Not Turning a Blind Eye

With the incoming Biden administration likely to deliver on reaffirming the unshakeable US commitment to NATO’s Article 5, which is key to deterring Vladimir Putin’s Russia to Europe’s east, the German government would then be at the forefront of efforts to strategically counter China, in particular in the security realm. Beijing, of course, has long made its presence felt on European shores with strategic investments, influence operations, and hardnosed attempts to divide the EU. Maas’ line of thinking hasn’t gone unnoticed by the Chinese. Chen Weihua, the EU Bureau Chief of Beijing's state-run mouthpiece China Daily, posted, then quickly deleted, a comment under Maas’ congratulatory tweet to Biden and Vice President-elect Kamala Harris that mentioned China policy, which simply read, "The f***ing Maas."

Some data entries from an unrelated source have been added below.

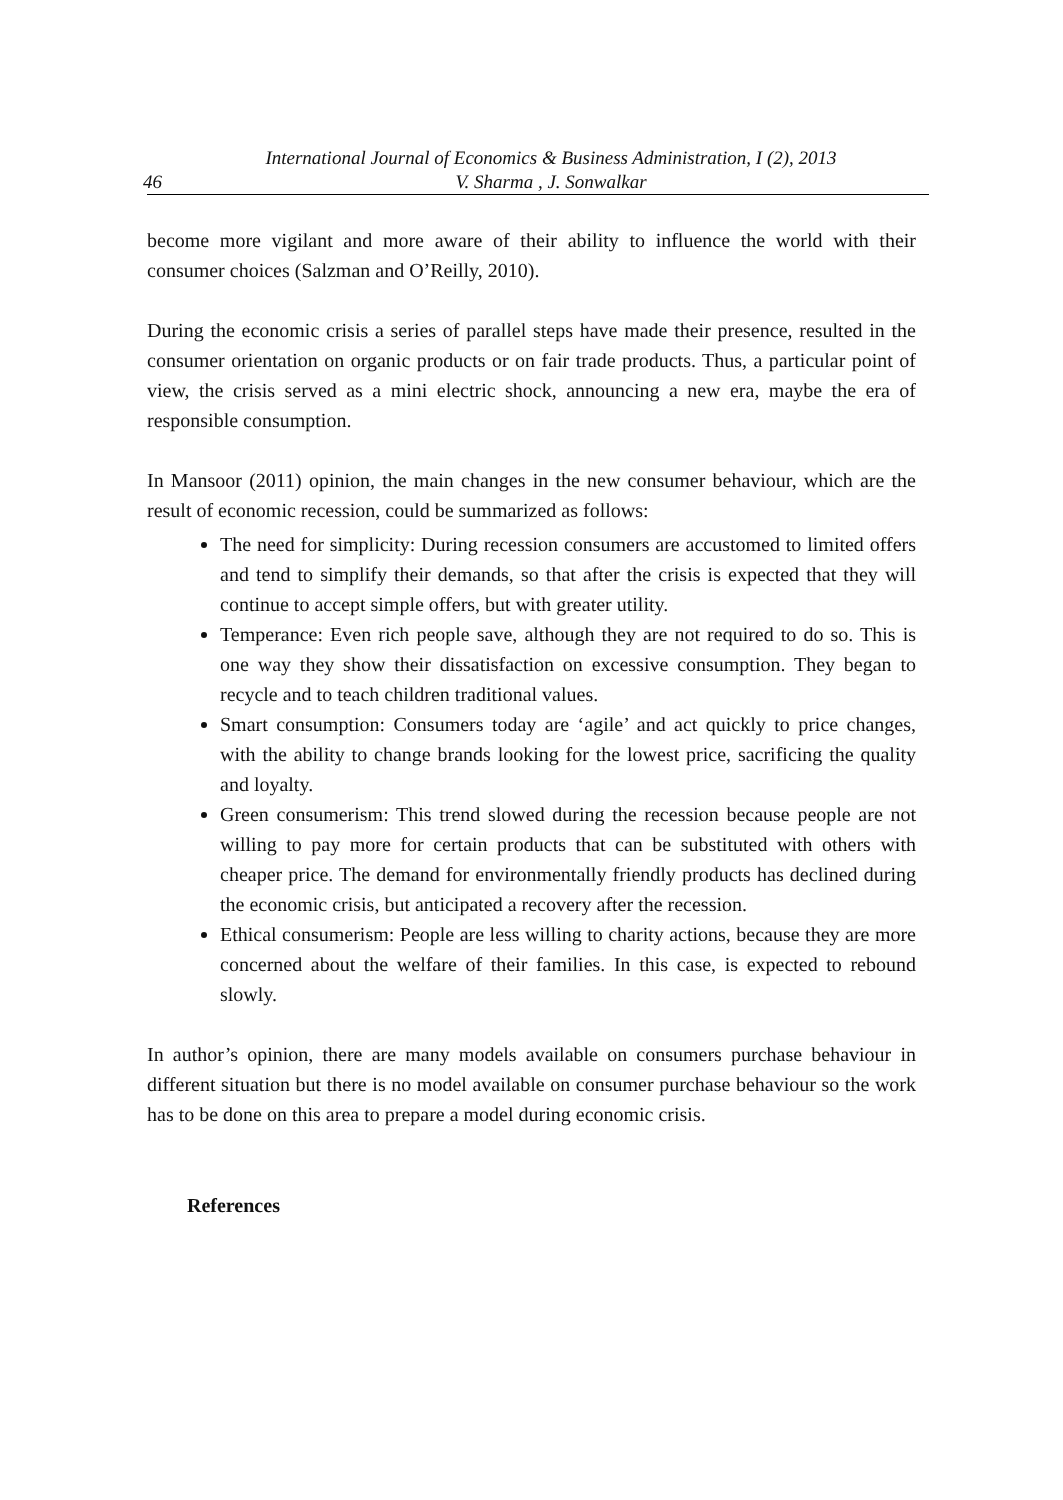46 International Journal of Economics & Business Administration, I (2), 2013
V. Sharma , J. Sonwalkar
become more vigilant and more aware of their ability to influence the world with their consumer choices (Salzman and O’Reilly, 2010).
During the economic crisis a series of parallel steps have made their presence, resulted in the consumer orientation on organic products or on fair trade products. Thus, a particular point of view, the crisis served as a mini electric shock, announcing a new era, maybe the era of responsible consumption.
In Mansoor (2011) opinion, the main changes in the new consumer behaviour, which are the result of economic recession, could be summarized as follows:
The need for simplicity: During recession consumers are accustomed to limited offers and tend to simplify their demands, so that after the crisis is expected that they will continue to accept simple offers, but with greater utility.
Temperance: Even rich people save, although they are not required to do so. This is one way they show their dissatisfaction on excessive consumption. They began to recycle and to teach children traditional values.
Smart consumption: Consumers today are ‘agile’ and act quickly to price changes, with the ability to change brands looking for the lowest price, sacrificing the quality and loyalty.
Green consumerism: This trend slowed during the recession because people are not willing to pay more for certain products that can be substituted with others with cheaper price. The demand for environmentally friendly products has declined during the economic crisis, but anticipated a recovery after the recession.
Ethical consumerism: People are less willing to charity actions, because they are more concerned about the welfare of their families. In this case, is expected to rebound slowly.
In author’s opinion, there are many models available on consumers purchase behaviour in different situation but there is no model available on consumer purchase behaviour so the work has to be done on this area to prepare a model during economic crisis.
References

While in its infancy, the idea has certainly gained traction within the German government. Germany’s defense ministry, led by Merkel’s onetime would-be successor Annegret Kramp-Karrenbauer, is already pressing ahead. According to the Syndey Morning Herald,  which interviewed “AKK” shortly before the US election, German naval officers will be deployed with the Australian navy in the future, and a German frigate will patrol the Indian Ocean with a view to “managing” China’s influence in the Indo-Pacific region, a concept Berlin signed up to in the summer. “We do not turn a blind eye” to China’s behavior, Kramp-Karrenbauer told the newspaper.

However, it’s unclear whether Germany will actually be able to fulfill its own ambitions, as playing a serious part in countering Beijing in the security realm will necessitate further expenditure and further improvement of its armed forces and other security assets. While increased defense spending is supported by Maas and other SPD foreign affairs experts, it is not by the present left-leaning SPD leadership and the wider party. In the post-Merkel era, her long-governing center-right Christian Democrats (CDU/CSU), presently in search of a new leader, would probably also need to find a new coalition partner.

In any case, it’s mildly ironic that European alignment on China, which the Trump administration so heavy-handedly and undiplomatically pushed for, may now form a cornerstone for transatlantic strategic renewal with his successor. But that’s an irony a relieved Berlin can well live with.

Henning Hoff is Executive Editor of INTERNATIONALE POLITIK QUARTERLY.